Meu telefone tocou vinte e três vezes. Era o meu marido, Lucas. Eu não atendi nenhuma.
Minha irmã, Eva, ao meu lado, olhou para o ecrã a piscar, preocupada que ele estivesse tão exausto com o luto pelo avô.
Mas a verdade era que, naquele mesmo hospital, e a apenas um andar de distância, eu estava à beira da morte.
Uma gravidez ectópica tinha rompido. Perdi o nosso filho e quase a minha vida numa cirurgia de emergência.
Liguei ao Lucas inúmeras vezes antes de desmaiar. Ele nunca atendeu.
Mais tarde, descobri porquê: ele estava a consolar a sua ex-namorada, Clara, porque o cão dela tinha sido atropelado.
O luto pelo avô? Isso só aconteceu no dia seguinte.
Ainda a recuperar da cirurgia, recebi uma mensagem do meu sogro, o Senhor Matias, cheio de fúria: "O Lucas está a tentar ligar-te o dia todo. Podes ser um pouco mais compreensiva?"
Respondi que também estava no hospital, depois de uma cirurgia. A sua resposta foi brutal: "Que tipo de cirurgia poderias ter? Uma plástica? Não é altura para as tuas birras."
A indiferença e a crueldade daquela família eram um abismo.
Voltei para casa para encontrar a Clara sentada na minha sala, a usar o meu robe de seda, "consolando" o meu marido.
Eu tinha acabado de perder o nosso filho e quase morrido. E eles achavam que eu estava a causar "birras".
Naquele momento, não havia mais esperança. O amor tinha morrido muito antes de eu perder o nosso bebé.
Foi então que a minha voz soou, calma e firme, "Vou divorciar-me dele, Eva."
Decidi que estava cansada de ser a esposa conveniente e invisível. Eu merecia mais do que mentiras e traição.
Era hora de escrever o meu próprio final feliz, sem eles.

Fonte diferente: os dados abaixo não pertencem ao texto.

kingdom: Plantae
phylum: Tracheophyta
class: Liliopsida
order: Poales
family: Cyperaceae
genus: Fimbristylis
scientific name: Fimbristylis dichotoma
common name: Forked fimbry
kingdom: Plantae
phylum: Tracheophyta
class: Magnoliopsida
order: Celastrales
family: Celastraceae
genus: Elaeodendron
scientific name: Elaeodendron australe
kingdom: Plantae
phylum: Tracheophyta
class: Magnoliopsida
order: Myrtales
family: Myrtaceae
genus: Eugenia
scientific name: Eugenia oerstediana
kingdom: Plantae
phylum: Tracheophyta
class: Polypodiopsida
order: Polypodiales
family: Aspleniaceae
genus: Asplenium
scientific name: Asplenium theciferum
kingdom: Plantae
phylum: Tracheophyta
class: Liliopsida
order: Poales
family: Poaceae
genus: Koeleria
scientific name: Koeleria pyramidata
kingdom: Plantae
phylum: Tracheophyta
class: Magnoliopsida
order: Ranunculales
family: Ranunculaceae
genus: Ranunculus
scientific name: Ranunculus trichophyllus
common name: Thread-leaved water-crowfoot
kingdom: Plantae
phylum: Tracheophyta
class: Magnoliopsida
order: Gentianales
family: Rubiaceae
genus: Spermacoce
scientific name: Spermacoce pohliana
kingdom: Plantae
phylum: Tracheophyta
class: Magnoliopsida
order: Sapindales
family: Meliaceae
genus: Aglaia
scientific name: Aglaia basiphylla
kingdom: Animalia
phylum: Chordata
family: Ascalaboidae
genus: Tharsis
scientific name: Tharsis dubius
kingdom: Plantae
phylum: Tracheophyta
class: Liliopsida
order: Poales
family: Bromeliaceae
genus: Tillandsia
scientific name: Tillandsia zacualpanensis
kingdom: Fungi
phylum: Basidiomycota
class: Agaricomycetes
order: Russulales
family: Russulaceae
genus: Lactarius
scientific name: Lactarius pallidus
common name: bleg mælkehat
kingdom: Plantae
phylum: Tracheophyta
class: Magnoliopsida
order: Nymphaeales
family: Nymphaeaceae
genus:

O telefone tocou incessantemente, o som áspero ecoando pelo quarto silencioso do hospital.
Era o meu marido, Lucas.
Ele ligou-me vinte e três vezes.
Não atendi nenhuma delas.
A minha irmã mais nova, Eva, sentada ao meu lado, olhou para o ecrã a piscar e franziu o sobrolho.
"Mana, porque é que não atendes? O Lucas deve estar preocupado."
Sorri, um sorriso que não chegou aos meus olhos.
"Preocupado? Se ele estivesse preocupado, não estaria a ligar, estaria aqui."
A Eva ficou em silêncio, a sua lealdade dividida.
Finalmente, o telefone parou de tocar. Um segundo depois, uma mensagem de texto chegou.
Era do meu sogro, o Senhor Matias.
"Sofia, o que se passa contigo? O Lucas está a tentar ligar-te o dia todo. Ele está a organizar o funeral do avô, está exausto e ainda tem de lidar com o teu mau humor. Podes ser um pouco mais compreensiva?"
Compreensiva.
Essa palavra era uma piada.
No dia em que o avô do Lucas faleceu, eu estava no mesmo hospital, a um andar de distância, a fazer uma cirurgia de emergência.
A minha gravidez ectópica tinha rompido.
Quase morri na mesa de operações devido a uma hemorragia interna.
Liguei ao Lucas inúmeras vezes antes de desmaiar. Ninguém atendeu.
Mais tarde, soube que ele estava ao lado da sua ex-namorada, a Clara, a consolá-la porque o seu cão tinha sido atropelado por um carro.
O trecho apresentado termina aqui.